*Instructions to follow*: Reproduce all of the entries below word for word, leaving out the pictures.

*Data for the task*:

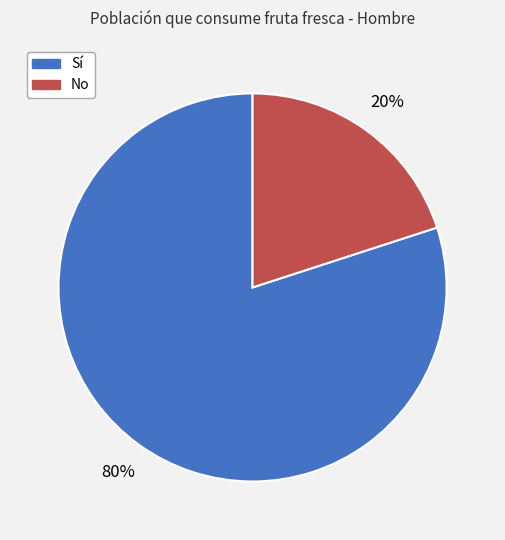

Is there any slice that represents more than half of the pie?

Yes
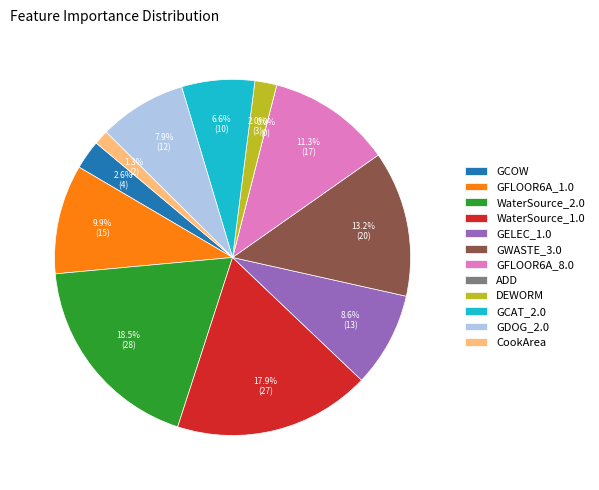

What is the smallest slice in the pie chart?

ADD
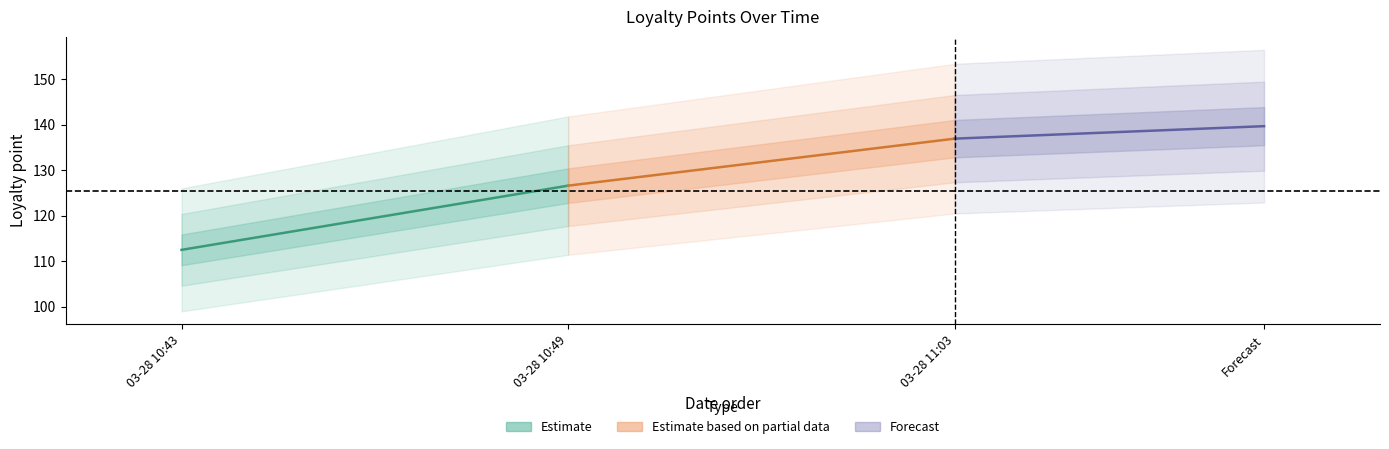

Which series has the largest total across all categories?

Forecast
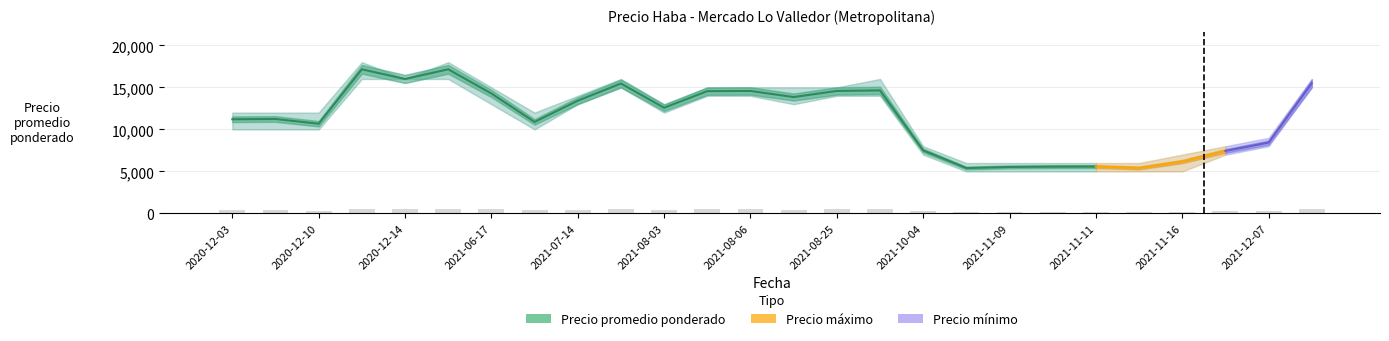

What is the lowest value of the Precio promedio ponderado series?

5404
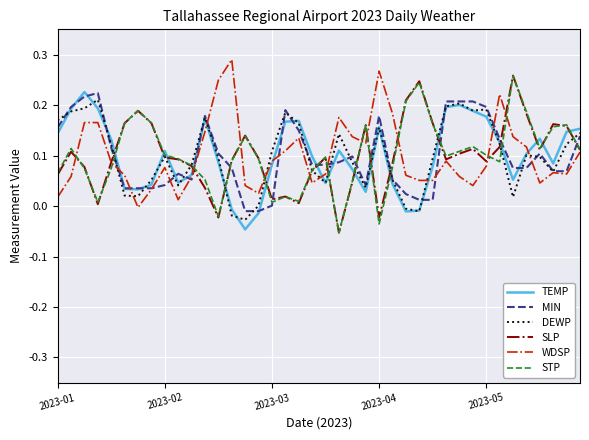

Which series ends up on top after the final intersection of SLP and TEMP?

TEMP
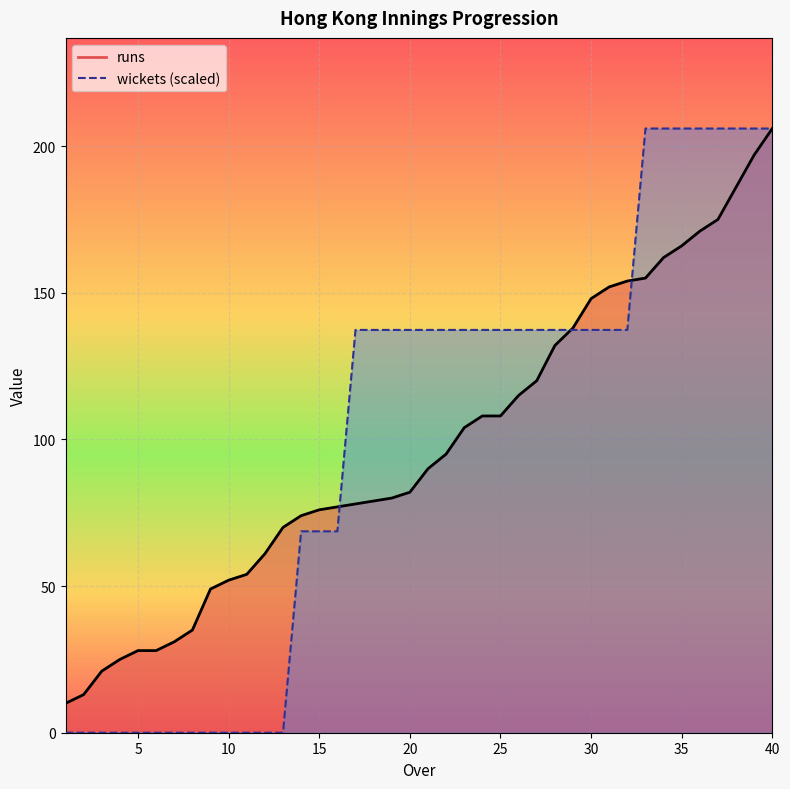

Reading left to right, list all the values displayed in this chart.

runs: 1=10.0	2=13.0	3=21.0	4=25.0	5=28.0	6=28.0	7=31.0	8=35.0	9=49.0	10=52.0	11=54.0	12=61.0	13=70.0	14=74.0	15=76.0	16=77.0	17=78.0	18=79.0	19=80.0	20=82.0	21=90.0	22=95.0	23=104.0	24=108.0	25=108.0	26=115.0	27=120.0	28=132.0	29=138.0	30=148.0	31=152.0	32=154.0	33=155.0	34=162.0	35=166.0	36=171.0	37=175.0	38=186.0	39=197.0	40=206.0
wickets: 1=0.0	2=0.0	3=0.0	4=0.0	5=0.0	6=0.0	7=0.0	8=0.0	9=0.0	10=0.0	11=0.0	12=0.0	13=0.0	14=68.7	15=68.7	16=68.7	17=137.3	18=137.3	19=137.3	20=137.3	21=137.3	22=137.3	23=137.3	24=137.3	25=137.3	26=137.3	27=137.3	28=137.3	29=137.3	30=137.3	31=137.3	32=137.3	33=206.0	34=206.0	35=206.0	36=206.0	37=206.0	38=206.0	39=206.0	40=206.0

*Written answer*:
Is there any slice that represents more than half of the pie?

Yes

What is the smallest slice in the pie chart?

ADD

Which series has the largest total across all categories?

Forecast

What is the lowest value of the Precio promedio ponderado series?

5404

Which series ends up on top after the final intersection of SLP and TEMP?

TEMP

Reading left to right, list all the values displayed in this chart.

runs: 1=10.0	2=13.0	3=21.0	4=25.0	5=28.0	6=28.0	7=31.0	8=35.0	9=49.0	10=52.0	11=54.0	12=61.0	13=70.0	14=74.0	15=76.0	16=77.0	17=78.0	18=79.0	19=80.0	20=82.0	21=90.0	22=95.0	23=104.0	24=108.0	25=108.0	26=115.0	27=120.0	28=132.0	29=138.0	30=148.0	31=152.0	32=154.0	33=155.0	34=162.0	35=166.0	36=171.0	37=175.0	38=186.0	39=197.0	40=206.0
wickets: 1=0.0	2=0.0	3=0.0	4=0.0	5=0.0	6=0.0	7=0.0	8=0.0	9=0.0	10=0.0	11=0.0	12=0.0	13=0.0	14=68.7	15=68.7	16=68.7	17=137.3	18=137.3	19=137.3	20=137.3	21=137.3	22=137.3	23=137.3	24=137.3	25=137.3	26=137.3	27=137.3	28=137.3	29=137.3	30=137.3	31=137.3	32=137.3	33=206.0	34=206.0	35=206.0	36=206.0	37=206.0	38=206.0	39=206.0	40=206.0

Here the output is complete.